PASSAGE PROVIDED Start Marker

To determine which species and what sizes of fish were eating the salmon eggs, fish were captured, lightly anesthetized and their stomachs flushed. They were placed in a recovery container in the stream before being released back into the river. This also helped the researchers to see how the sudden abundance of food was disrupting the normal dominance hierarchy among stream fishes.
The researchers found that less dominant fish, such as young Coho salmon and small steelhead trout, and bottom-dwelling sculpins benefited from large quantities of salmon eggs in these experiments.
“When food is regular and sparse, the largest fish in a stream will generally dominate and eat the food,” says Bailey, the study’s lead researcher. “But when salmon eggs are abundant during years of high salmon returns, these larger bullies get full and the rest of the fish in the food web can feast.”
He says the current study suggests that declines in the number of spawning salmon could negatively impact food resources for the entire fish communities more than previously realized. In the Keogh River, pink salmon runs typically produce abundant drifting salmon eggs in years of high salmon returns. In other rivers in British Columbia, large pink, chum or sockeye salmon runs have the potential to generate similar feeding opportunities for ‘underdog’ fishes.
Future research will examine whether this boost of energy and nutrient rich food increases survival of these young fish as they get older. If so, then more pink salmon may help translate into more steelhead or coho and the fisheries they support.
The study points to the importance of sustainably managed salmon fisheries as crucial to ensuring a healthy freshwater ecosystem and consistent fishing opportunities for years to come.

PASSAGE PROVIDED End Marker

TASK INSTRUCTIONS:
1 – Set down the portion of the passage on salmon eggs and stream fish, starting at "Future research will" and ending at "years to come.".
2 – Translate this sentence from the passage on salmon eggs and stream fish into Spanish: "Future research will examine whether this boost of energy and nutrient rich food increases survival of these young fish as they get older."

MATERIAL SHOWN Start Marker

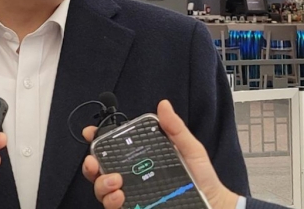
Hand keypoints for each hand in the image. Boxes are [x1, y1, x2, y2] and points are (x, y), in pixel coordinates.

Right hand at [81, 100, 239, 208]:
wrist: (213, 205)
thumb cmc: (202, 179)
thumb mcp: (190, 149)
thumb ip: (175, 129)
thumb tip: (163, 105)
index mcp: (141, 160)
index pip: (113, 149)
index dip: (97, 140)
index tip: (90, 133)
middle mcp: (132, 178)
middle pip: (100, 171)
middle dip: (90, 165)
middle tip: (94, 161)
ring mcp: (132, 197)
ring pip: (102, 191)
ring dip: (101, 184)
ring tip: (115, 181)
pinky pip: (113, 208)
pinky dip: (111, 202)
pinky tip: (120, 197)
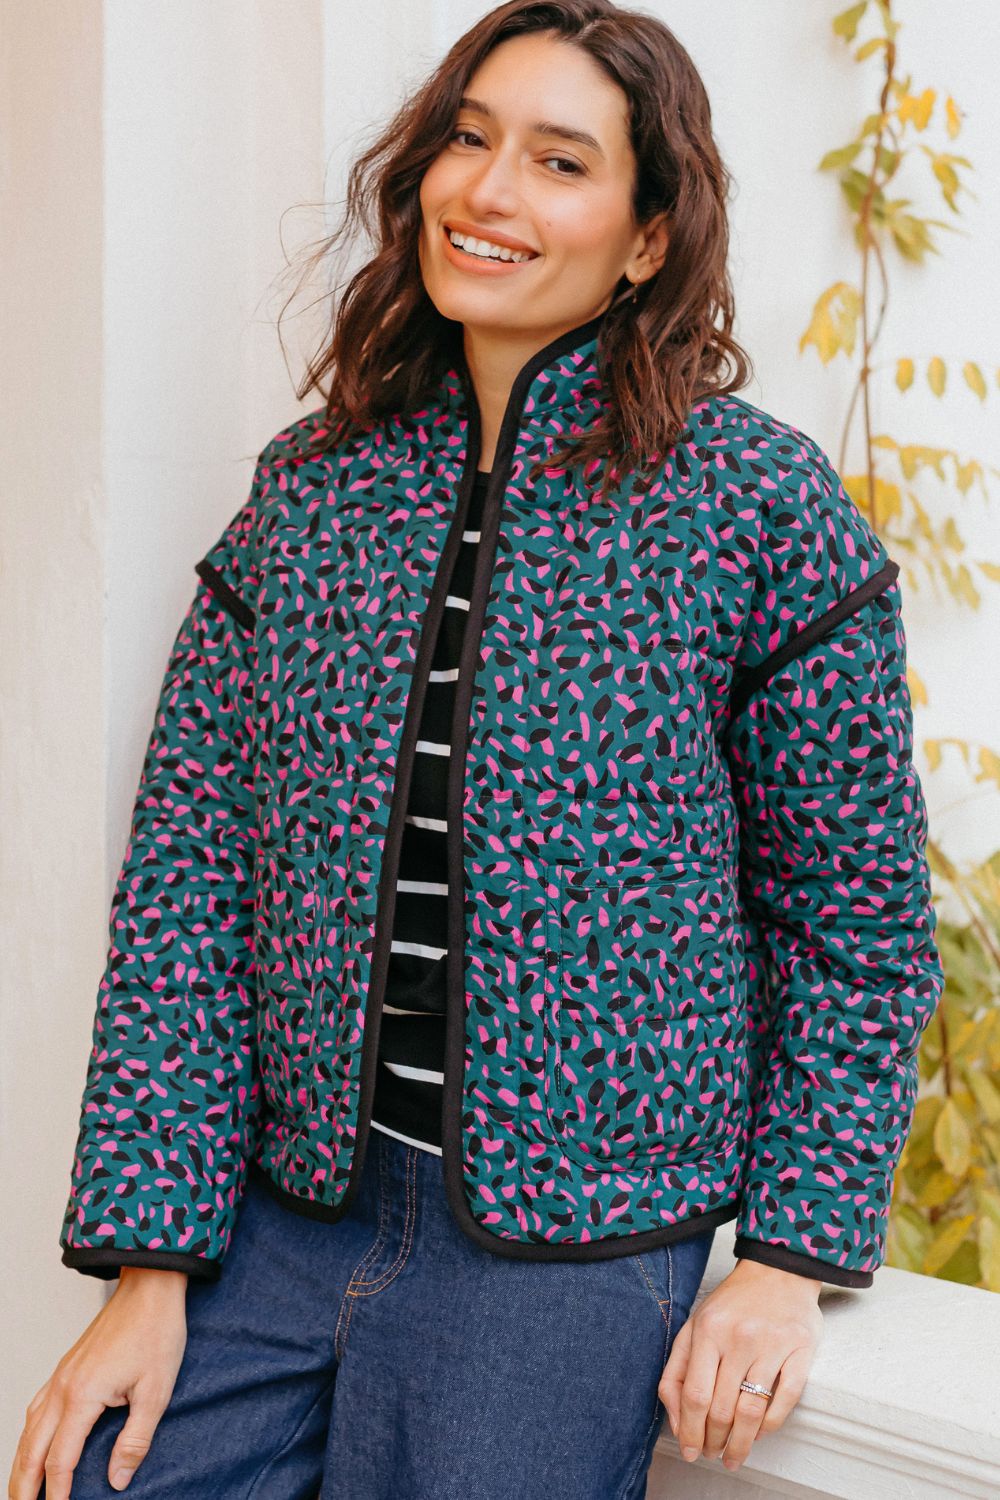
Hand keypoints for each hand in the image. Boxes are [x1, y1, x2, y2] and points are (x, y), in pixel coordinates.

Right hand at [8, 1267, 187, 1498]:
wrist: (149, 1287)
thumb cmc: (156, 1333)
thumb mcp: (157, 1391)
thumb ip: (135, 1440)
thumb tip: (118, 1480)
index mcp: (83, 1396)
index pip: (60, 1459)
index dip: (57, 1493)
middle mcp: (63, 1387)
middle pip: (31, 1449)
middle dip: (24, 1486)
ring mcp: (61, 1375)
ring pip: (28, 1429)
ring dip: (21, 1463)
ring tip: (21, 1491)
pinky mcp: (66, 1367)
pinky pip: (36, 1408)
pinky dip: (29, 1435)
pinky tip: (33, 1444)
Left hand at [658, 1258, 823, 1472]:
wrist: (778, 1271)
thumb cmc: (733, 1304)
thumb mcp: (695, 1325)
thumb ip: (678, 1369)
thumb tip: (677, 1419)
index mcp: (707, 1330)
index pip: (694, 1395)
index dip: (690, 1430)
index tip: (690, 1451)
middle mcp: (738, 1337)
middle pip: (722, 1408)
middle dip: (714, 1441)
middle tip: (713, 1454)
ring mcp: (772, 1344)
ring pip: (752, 1410)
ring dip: (741, 1442)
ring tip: (734, 1455)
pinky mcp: (801, 1349)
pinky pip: (785, 1399)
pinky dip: (771, 1425)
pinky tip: (760, 1434)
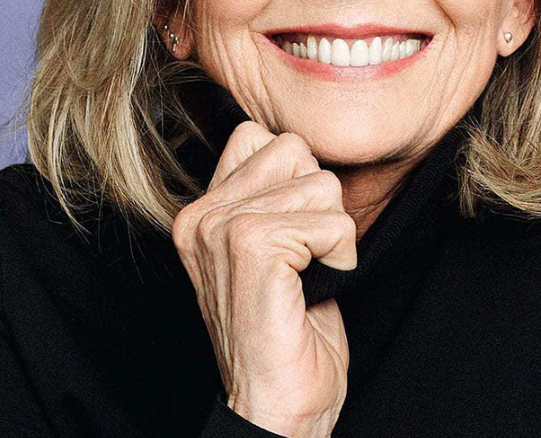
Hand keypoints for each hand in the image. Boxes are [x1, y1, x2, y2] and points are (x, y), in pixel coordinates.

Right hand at [172, 121, 356, 437]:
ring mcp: (221, 229)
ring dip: (333, 234)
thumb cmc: (286, 334)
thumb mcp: (273, 252)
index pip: (260, 137)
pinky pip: (329, 222)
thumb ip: (272, 198)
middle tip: (305, 258)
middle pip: (295, 151)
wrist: (277, 405)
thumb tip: (304, 151)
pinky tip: (316, 287)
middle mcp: (201, 216)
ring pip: (320, 185)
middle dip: (319, 202)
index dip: (296, 178)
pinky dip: (340, 256)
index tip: (296, 234)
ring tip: (310, 276)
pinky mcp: (251, 248)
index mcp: (200, 213)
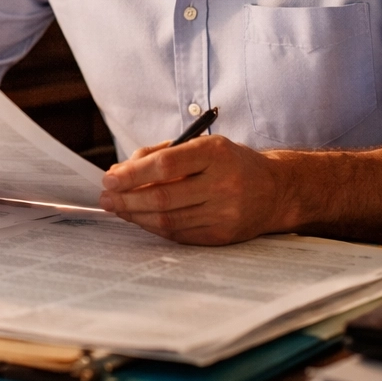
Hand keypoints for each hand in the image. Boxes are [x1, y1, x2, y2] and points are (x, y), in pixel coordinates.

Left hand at [98, 134, 287, 244]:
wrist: (275, 190)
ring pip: (168, 220)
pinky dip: (154, 227)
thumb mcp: (201, 145)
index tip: (110, 178)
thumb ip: (161, 153)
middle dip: (127, 199)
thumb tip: (121, 171)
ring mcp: (225, 213)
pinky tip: (140, 218)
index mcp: (216, 153)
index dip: (133, 174)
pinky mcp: (222, 236)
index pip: (165, 165)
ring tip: (118, 207)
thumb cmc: (229, 163)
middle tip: (106, 197)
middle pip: (163, 197)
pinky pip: (179, 234)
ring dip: (136, 215)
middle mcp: (223, 184)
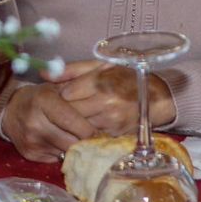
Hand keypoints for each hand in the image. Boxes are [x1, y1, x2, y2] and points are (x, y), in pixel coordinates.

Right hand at [1, 83, 98, 162]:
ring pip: (65, 151)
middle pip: (70, 139)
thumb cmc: (43, 95)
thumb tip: (105, 80)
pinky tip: (67, 143)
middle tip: (97, 138)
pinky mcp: (30, 154)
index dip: (88, 128)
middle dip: (86, 140)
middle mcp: (35, 122)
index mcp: (43, 101)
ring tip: (83, 140)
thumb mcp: (58, 84)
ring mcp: (31, 140)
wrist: (11, 110)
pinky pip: (56, 157)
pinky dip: (64, 152)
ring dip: (77, 148)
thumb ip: (80, 84)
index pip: (70, 120)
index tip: (100, 130)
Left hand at [49, 59, 177, 134]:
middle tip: (68, 107)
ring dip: (74, 123)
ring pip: (77, 126)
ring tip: (79, 115)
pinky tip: (90, 125)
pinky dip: (86, 132)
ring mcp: (110, 120)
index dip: (63, 95)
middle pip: (69, 112)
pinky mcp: (114, 134)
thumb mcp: (102, 66)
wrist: (158, 97)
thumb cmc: (127, 78)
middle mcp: (104, 102)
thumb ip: (71, 69)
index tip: (67, 94)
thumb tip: (42, 73)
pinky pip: (90, 135)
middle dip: (66, 111)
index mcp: (100, 81)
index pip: (65, 94)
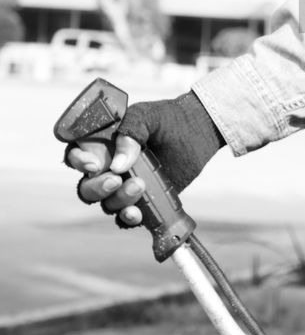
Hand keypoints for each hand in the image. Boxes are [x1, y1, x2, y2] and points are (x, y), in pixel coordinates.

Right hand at [65, 91, 224, 227]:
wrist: (198, 132)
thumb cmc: (167, 119)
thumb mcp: (147, 116)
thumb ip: (130, 131)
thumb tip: (118, 165)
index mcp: (101, 144)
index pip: (75, 155)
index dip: (77, 161)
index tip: (93, 164)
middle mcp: (107, 168)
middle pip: (86, 186)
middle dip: (96, 187)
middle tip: (116, 179)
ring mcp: (123, 186)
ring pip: (106, 203)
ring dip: (118, 200)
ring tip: (140, 185)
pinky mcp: (141, 201)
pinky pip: (125, 218)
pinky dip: (127, 219)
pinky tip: (137, 213)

MATERIAL SHOWN End Marker

RESULTS OF THE EXERCISE:
1 –
Future research will examine whether this boost of energy and nutrient rich food increases survival of these young fish as they get older. If so, then more pink salmon may help translate into more steelhead or coho and the fisheries they support.
The study points to the importance of sustainably managed salmon fisheries as crucial to ensuring a healthy freshwater ecosystem and consistent fishing opportunities for years to come.

2 – Investigaciones futuras examinarán si este aporte de alimento rico en energía y nutrientes aumenta la supervivencia de estos peces jóvenes a medida que crecen.